Huddie gives the blanket a tug and sits down, moving two black velour gorillas (one with red bow tie, one with peelable banana in paw) to the foot of the bed. In the language of parents and children, Max knows this means his time is almost up; Huddie anticipates the last sleep-defying whoosh of conversation, Max’s long day swirling out in a cloud of words and coded feeling.
“Are you Jewish?”
“No, I’m not. I go to church from time to time.” The ten years he was a deacon are a flat dream, a life built from the outside in: deacon, Chamber of Commerce president, New York Produces Man of the Year, County Youth Basketball coach, good father, good husband, as far as the job went.
“Some people convert.” Max says this into the foot of an eyeless Raggedy Andy doll. “Our snack lady was born Catholic.”
“Uh-uh. There will be no conversion, Mister Max. I think being Jewish is great for you and your mom. But I’m not Jewish.”

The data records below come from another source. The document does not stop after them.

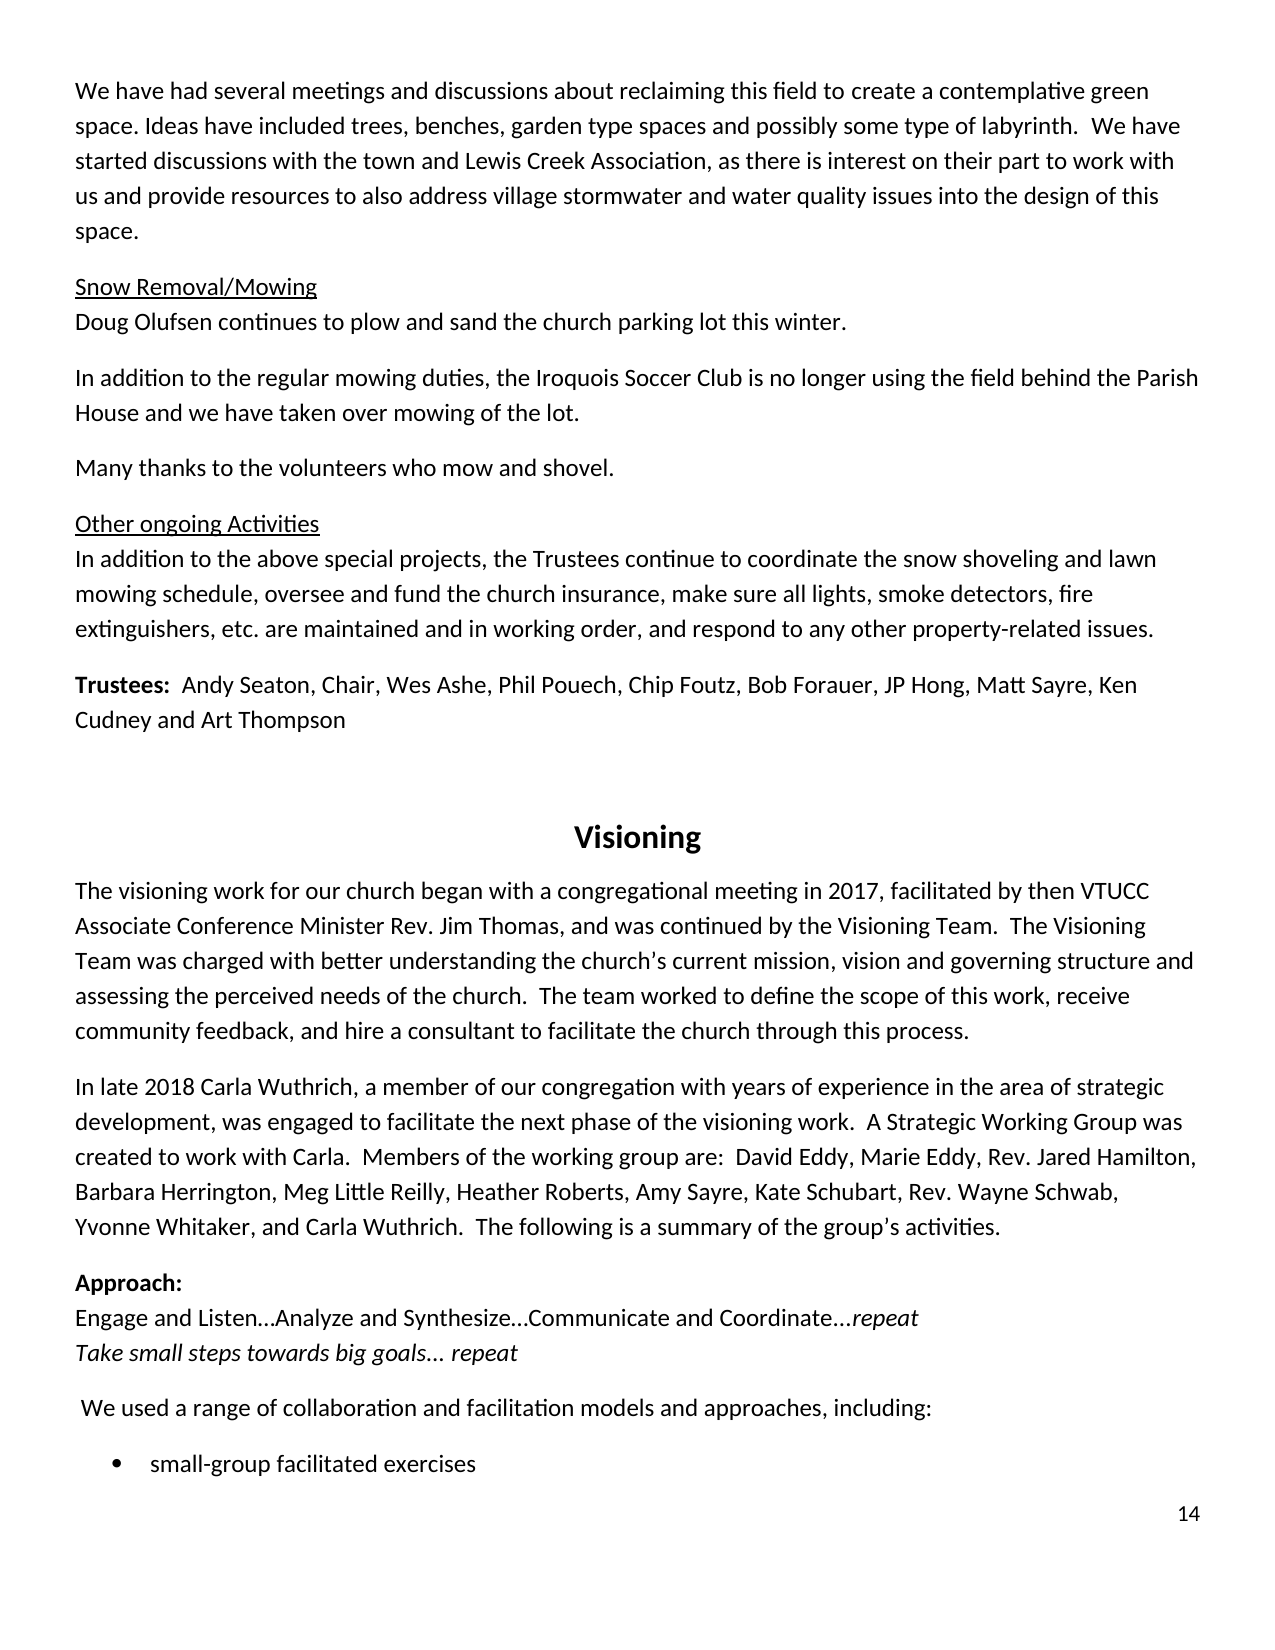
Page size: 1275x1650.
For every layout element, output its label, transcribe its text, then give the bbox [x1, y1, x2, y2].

text In addition to the above special projects, the Trustees continue to coordinate the snow shoveling and lawn mowing schedule, oversee and fund the church insurance, make sure all lights, smoke detectors, fire extinguishers, etc. are maintained and in working order, and respond to any other property-related issues. [75, 543, 1200, 644]
text Approach: [75, 1267, 1200, 1297]
text Snow Removal/Mowing [75, 271, 1200, 301]
list small-group facilitated exercises [112, 1448, 1200, 1479]
text Take small steps towards big goals... repeat [75, 1337, 1200, 1367]
text The visioning work for our church began with a congregational meeting in 2017, facilitated by then VTUCC Associate Conference Minister Rev. Jim Thomas, and was continued by the Visioning Team. The Visioning Team was charged with better understanding the church’s current mission, vision and governing structure and assessing the perceived needs of the church. The team worked to define the scope of this work, receive community feedback, and hire a consultant to facilitate the church through this process. [75, 875, 1200, 1046]
subtitle Visioning [75, 816, 1200, 857]
text Engage and Listen…Analyze and Synthesize…Communicate and Coordinate...repeat [75, 1302, 1200, 1332]
text Doug Olufsen continues to plow and sand the church parking lot this winter. [75, 306, 1200, 336]
text Many thanks to the volunteers who mow and shovel. [75, 452, 1200, 483]
text Trustees: Andy Seaton, Chair, Wes Ashe, Phil Pouech, Chip Foutz, Bob Forauer, JP Hong, Matt Sayre, Ken Cudney and Art Thompson [75, 669, 1200, 735]
text In late 2018 Carla Wuthrich, a member of our congregation with years of experience in the area of strategic development, was engaged to facilitate the next phase of the visioning work. A Strategic Working Group was created to work with Carla. Members of the working group are: David Eddy, Marie Eddy, Rev. Jared Hamilton, Barbara Herrington, Meg Little Reilly, Heather Roberts, Amy Sayre, Kate Schubart, Rev. Wayne Schwab, Yvonne Whitaker, and Carla Wuthrich. The following is a summary of the group’s activities. [75, 1071, 1200, 1241]
text Other ongoing Activities [75, 508, 1200, 539]
text In addition to the regular mowing duties, the Iroquois Soccer Club is no longer using the field behind the Parish House and we have taken over mowing of the lot. [75, 362, 1200, 427]
text We have had several meetings and discussions about reclaiming this field to create a contemplative green space. Ideas have included trees, benches, garden type spaces and possibly some type of labyrinth. We have started discussions with the town and Lewis Creek Association, as there is interest on their part to work with us and provide resources to also address village stormwater and water quality issues into the design of this space. [75, 75, 1200, 246]
text We used a range of collaboration and facilitation models and approaches, including: [75, 1393, 1200, 1423]
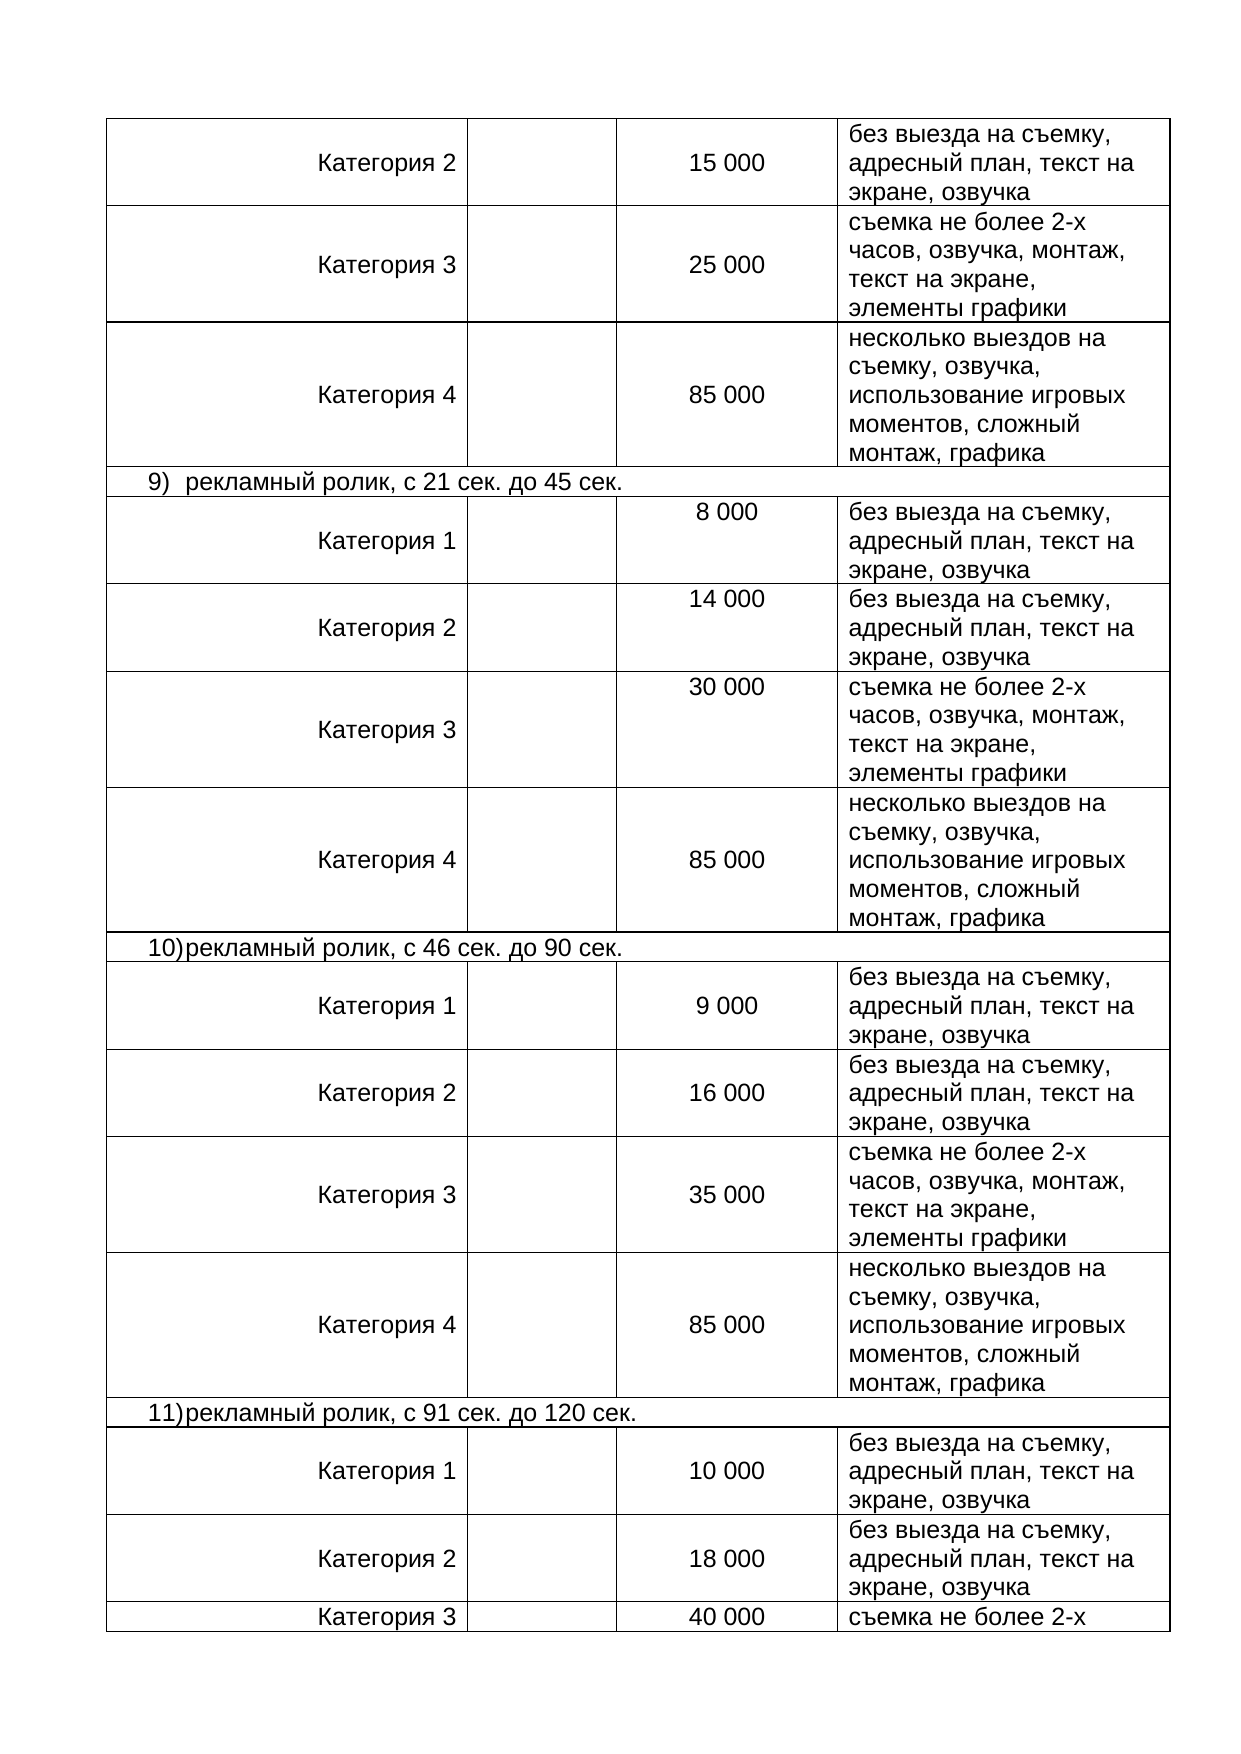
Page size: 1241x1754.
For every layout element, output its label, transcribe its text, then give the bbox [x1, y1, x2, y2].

table_cell Категория 1 [107, 1428, 467, 1514]
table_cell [838, 119, 1169, 205]
table_cell без выезда на съемку, адресный план, текст на экране, озвучка [838, 962, 1169, 1048]
table_cell [468, 119, 616, 205]
table_cell 85 000 [617, 1253, 837, 1397]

“I don’t think it really hurts that much,” Max insists. Huddie winces and wonders if that is really Max’s point, to say “I know you have one. I have one, too. And we are not alike and if I could I’d get the men who are like me to cut yours off.” Max shows what Huddie recognizes as a full-court-press smile: both dimples and the upper lip slightly lifted to reveal the shining white incisors. He is not without weapons, after all. Max raises his arm, and for an insane minute Huddie thinks Max will rest his small hand on Huddie’s groin. The boy takes a headless Ken from under his blanket and tosses it into the garbage.